Con mucha frecuencia valdrá la pena hacer así la oración,
contemplando, pidiendo, tal vez, únicamente amor: más amor, que sea eficaz –con
obras– por Santa María y por Dios mismo. Un amor a la medida del que nos enseña
Nuestro Padre y el Cielo, cuando se dirige a María. Lo hace con un saludo
amable, grato, que no sobrecoge y menos aún asusta. Así actúa también Dios con
cada uno. Para Él siempre somos niños. ¡Qué queramos, siempre también, ser niños
y nada más en la presencia de nuestro Dios. No debe asustarse el niño pequeño
cuando llega su madre o su padre y lo besa.
¿Saber que me quieres tanto, Dios mío, y... no me he vuelto loco?,
solía afirmar san Josemaría. Tampoco nosotros nos queremos acostumbrar. No
queremos vivir como si no tuviera importancia el amor que Dios nos tiene. Por
eso agradeceremos de modo expreso su cariño. No queremos valorar nada tanto como
ese amor. Deseamos que sea el fundamento de nuestra alegría, de nuestra
seguridad en medio de todo lo que pudiera venirnos de este mundo, el fundamento
de nuestro consuelo para los peores momentos. No serán otros, por cierto, que
los que Dios, en su amor inmenso, tenga a bien consentir.
Y mientras María escucha las palabras de Gabriel, nos podemos
imaginar a Dios atento, pendiente de Ella, aguardando su reacción que tendría
tanta trascendencia. Porque le importamos mucho a Dios –tan grande su amor por
la humanidad–. Diríamos que Dios había puesto mucho en juego con su plan
salvador: María, llena de Gracia, concebida sin pecado para ser, así, la más
digna de las madres; el Espíritu Santo dispuesto a descender sobre Ella; y el
Hijo a punto de tomar carne humana en su cuerpo de mujer. Nacería luego, a los
nueve meses como los demás hombres –la podría llamar verdaderamente Madre– y
podría asimismo llevar a cabo la Redención.

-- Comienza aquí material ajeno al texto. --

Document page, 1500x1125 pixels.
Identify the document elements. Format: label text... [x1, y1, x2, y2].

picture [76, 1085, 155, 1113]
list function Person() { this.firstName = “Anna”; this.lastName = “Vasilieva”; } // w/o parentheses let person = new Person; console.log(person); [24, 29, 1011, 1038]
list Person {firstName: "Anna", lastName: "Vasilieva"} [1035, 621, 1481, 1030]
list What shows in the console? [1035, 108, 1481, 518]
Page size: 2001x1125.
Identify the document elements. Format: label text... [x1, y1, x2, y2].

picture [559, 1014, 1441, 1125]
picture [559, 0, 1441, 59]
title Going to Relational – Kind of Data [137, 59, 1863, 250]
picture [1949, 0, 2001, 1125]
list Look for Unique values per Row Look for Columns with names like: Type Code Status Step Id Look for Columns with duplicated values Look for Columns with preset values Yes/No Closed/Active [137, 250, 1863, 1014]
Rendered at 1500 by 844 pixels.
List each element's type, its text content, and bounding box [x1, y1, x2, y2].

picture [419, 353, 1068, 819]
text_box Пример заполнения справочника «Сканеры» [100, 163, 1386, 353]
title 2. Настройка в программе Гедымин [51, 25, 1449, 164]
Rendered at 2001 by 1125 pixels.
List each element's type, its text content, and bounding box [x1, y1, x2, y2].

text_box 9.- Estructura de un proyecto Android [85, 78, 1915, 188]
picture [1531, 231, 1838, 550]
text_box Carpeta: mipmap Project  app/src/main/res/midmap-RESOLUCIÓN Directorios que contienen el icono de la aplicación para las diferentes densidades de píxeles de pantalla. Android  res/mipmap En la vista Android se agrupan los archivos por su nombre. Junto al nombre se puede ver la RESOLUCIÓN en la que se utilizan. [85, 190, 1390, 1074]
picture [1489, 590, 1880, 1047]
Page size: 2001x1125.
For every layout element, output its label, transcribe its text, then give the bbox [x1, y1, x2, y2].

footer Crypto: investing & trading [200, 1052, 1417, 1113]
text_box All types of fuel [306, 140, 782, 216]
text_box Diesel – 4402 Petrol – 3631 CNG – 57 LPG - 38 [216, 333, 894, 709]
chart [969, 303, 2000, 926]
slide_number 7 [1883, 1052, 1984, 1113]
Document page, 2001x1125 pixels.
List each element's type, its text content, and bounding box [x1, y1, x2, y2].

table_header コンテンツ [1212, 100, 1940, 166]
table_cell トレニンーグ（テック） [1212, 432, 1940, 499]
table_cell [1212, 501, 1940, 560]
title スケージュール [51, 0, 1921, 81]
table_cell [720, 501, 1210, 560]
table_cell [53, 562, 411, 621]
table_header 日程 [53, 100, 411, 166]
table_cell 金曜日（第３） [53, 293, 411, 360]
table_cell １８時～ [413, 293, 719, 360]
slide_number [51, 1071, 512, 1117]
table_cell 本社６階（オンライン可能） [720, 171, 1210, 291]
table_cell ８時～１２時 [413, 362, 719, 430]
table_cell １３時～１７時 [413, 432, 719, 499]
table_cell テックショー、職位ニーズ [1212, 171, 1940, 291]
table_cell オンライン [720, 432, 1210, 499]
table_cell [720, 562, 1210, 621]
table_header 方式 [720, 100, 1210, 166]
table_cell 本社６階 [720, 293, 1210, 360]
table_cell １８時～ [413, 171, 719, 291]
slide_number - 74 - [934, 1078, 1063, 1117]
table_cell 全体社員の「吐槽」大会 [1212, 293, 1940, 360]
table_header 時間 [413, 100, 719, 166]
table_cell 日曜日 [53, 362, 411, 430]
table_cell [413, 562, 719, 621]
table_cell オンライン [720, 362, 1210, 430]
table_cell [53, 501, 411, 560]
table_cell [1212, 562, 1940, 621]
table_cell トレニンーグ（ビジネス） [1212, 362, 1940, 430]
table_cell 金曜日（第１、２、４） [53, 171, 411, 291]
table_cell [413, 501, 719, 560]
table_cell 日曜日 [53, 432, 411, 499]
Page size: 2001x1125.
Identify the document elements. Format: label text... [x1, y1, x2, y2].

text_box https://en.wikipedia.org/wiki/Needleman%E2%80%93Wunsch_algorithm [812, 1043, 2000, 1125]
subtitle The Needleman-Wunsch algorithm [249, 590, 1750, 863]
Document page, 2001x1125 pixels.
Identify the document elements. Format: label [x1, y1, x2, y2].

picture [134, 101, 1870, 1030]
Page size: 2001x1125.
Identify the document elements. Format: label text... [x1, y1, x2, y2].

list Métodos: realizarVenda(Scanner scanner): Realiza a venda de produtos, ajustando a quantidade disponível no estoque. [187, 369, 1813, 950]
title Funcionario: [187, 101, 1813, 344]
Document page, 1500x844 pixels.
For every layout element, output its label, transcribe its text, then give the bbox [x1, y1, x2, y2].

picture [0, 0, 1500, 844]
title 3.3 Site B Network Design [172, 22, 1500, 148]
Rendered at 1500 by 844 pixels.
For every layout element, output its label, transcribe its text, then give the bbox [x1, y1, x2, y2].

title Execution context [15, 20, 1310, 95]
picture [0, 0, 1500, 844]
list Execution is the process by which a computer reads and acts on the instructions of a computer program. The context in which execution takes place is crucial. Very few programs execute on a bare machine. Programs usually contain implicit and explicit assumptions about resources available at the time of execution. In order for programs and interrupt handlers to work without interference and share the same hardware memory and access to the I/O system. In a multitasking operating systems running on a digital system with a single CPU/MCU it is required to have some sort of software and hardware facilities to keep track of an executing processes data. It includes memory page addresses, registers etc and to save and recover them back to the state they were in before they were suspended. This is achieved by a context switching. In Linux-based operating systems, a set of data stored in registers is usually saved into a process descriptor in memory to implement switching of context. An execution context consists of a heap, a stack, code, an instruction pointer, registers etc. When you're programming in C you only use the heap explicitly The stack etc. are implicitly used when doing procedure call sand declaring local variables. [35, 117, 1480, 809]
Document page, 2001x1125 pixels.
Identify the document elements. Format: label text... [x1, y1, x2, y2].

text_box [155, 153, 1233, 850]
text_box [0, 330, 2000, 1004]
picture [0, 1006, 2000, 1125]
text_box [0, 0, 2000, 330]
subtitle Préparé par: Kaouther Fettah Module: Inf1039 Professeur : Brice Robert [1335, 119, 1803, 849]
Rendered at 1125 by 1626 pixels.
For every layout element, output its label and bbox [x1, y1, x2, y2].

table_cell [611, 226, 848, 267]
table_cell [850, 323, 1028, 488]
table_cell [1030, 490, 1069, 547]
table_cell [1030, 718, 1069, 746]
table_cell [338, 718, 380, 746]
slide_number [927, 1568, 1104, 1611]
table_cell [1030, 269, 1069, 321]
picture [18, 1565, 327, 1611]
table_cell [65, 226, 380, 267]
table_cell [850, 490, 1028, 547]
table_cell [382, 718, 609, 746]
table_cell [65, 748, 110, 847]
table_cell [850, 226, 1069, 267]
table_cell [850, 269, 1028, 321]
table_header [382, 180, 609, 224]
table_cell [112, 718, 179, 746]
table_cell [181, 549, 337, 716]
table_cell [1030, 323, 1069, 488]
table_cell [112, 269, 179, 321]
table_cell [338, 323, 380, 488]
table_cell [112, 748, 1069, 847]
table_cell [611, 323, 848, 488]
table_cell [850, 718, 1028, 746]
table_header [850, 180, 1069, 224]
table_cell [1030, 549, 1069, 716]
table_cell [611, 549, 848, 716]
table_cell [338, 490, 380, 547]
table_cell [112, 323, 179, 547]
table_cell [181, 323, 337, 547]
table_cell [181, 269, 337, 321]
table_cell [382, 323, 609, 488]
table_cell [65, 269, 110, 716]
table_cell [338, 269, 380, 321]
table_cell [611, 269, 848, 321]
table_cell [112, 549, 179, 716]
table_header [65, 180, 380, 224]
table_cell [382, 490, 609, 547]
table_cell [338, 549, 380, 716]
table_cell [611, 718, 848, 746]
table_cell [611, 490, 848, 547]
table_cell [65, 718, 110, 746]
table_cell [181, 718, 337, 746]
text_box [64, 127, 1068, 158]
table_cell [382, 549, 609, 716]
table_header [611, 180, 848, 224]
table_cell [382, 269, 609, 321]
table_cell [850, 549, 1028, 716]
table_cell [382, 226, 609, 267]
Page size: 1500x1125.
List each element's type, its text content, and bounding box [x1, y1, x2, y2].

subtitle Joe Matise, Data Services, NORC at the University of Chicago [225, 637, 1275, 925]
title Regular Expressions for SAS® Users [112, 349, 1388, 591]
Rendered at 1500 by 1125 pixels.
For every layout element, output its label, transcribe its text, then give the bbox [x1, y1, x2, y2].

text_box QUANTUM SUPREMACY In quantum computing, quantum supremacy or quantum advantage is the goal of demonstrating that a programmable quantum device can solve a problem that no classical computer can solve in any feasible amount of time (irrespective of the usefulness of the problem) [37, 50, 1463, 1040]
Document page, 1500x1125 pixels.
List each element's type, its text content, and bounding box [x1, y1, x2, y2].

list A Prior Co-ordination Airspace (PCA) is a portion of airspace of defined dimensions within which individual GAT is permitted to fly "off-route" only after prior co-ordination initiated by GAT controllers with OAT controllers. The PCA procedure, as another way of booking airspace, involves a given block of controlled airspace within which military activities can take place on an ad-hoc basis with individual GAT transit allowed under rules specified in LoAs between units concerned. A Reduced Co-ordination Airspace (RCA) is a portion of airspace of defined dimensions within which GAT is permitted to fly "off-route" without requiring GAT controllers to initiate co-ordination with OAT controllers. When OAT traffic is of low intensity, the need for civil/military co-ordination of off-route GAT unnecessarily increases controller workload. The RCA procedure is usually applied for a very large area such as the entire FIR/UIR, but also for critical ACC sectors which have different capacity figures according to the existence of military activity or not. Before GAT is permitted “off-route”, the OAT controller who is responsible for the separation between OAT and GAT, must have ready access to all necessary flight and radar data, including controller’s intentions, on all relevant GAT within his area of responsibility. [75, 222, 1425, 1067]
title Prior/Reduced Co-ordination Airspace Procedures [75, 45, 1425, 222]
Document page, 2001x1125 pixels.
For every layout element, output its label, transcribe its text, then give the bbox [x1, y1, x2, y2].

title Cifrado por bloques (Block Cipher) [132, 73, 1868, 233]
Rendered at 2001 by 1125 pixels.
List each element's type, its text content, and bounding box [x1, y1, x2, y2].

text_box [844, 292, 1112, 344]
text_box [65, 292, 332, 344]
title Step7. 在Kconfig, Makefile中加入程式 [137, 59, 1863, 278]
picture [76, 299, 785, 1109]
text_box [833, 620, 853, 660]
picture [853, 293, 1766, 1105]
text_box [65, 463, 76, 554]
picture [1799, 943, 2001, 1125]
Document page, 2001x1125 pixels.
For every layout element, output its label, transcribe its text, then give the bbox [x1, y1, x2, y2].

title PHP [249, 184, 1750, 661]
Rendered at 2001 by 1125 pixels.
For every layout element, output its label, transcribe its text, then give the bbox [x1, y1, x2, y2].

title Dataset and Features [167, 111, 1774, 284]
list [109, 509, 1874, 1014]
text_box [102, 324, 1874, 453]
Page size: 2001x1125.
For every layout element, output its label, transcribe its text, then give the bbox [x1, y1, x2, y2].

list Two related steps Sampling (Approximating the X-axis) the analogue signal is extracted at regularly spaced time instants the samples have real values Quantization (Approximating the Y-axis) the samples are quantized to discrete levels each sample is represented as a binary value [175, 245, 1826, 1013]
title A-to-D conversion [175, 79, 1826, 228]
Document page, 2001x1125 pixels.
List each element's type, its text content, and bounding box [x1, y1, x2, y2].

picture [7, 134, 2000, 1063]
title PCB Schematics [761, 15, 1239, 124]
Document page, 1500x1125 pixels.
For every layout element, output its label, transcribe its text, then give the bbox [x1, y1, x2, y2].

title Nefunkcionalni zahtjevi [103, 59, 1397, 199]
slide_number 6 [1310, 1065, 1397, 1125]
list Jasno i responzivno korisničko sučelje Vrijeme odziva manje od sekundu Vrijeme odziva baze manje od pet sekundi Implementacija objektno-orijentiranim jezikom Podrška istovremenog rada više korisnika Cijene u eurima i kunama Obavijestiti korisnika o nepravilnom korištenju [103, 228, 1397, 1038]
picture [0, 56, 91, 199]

También nosotros deseamos vivir bien despiertos frente a las
realidades sobrenaturales. A nuestra medida, hay mucho en juego con nuestra
conducta: De que tú y yo nos portemos como Dios quiere —no lo olvides— dependen
muchas cosas grandes, asegura el autor de Camino. Se trata de la voluntad de
Dios, Omnipotente, que triunfa a través de sus hijos los hombres y, por eso,
nunca hay en esa voluntad cosas de poca importancia, triviales, vulgares.
Vivamos permanentemente a luz de esta verdad. Con este convencimiento alumbrando
nuestra existencia, nuestros planes, dificultades, proyectos, ilusiones,
presente, futuro y pasado. En una palabra: con la escena de la Anunciación en
nuestra mente y en nuestro corazón.
No queramos que se detenga la contemplación nuestra de María,
llena de Gracia, jamás. Queramos, en cambio, que sea más intensa en sus fiestas.
Por su cuenta, como Madre buena, sabrá hacernos inmensamente felices o, lo que
es lo mismo, más amantes de los planes de Dios.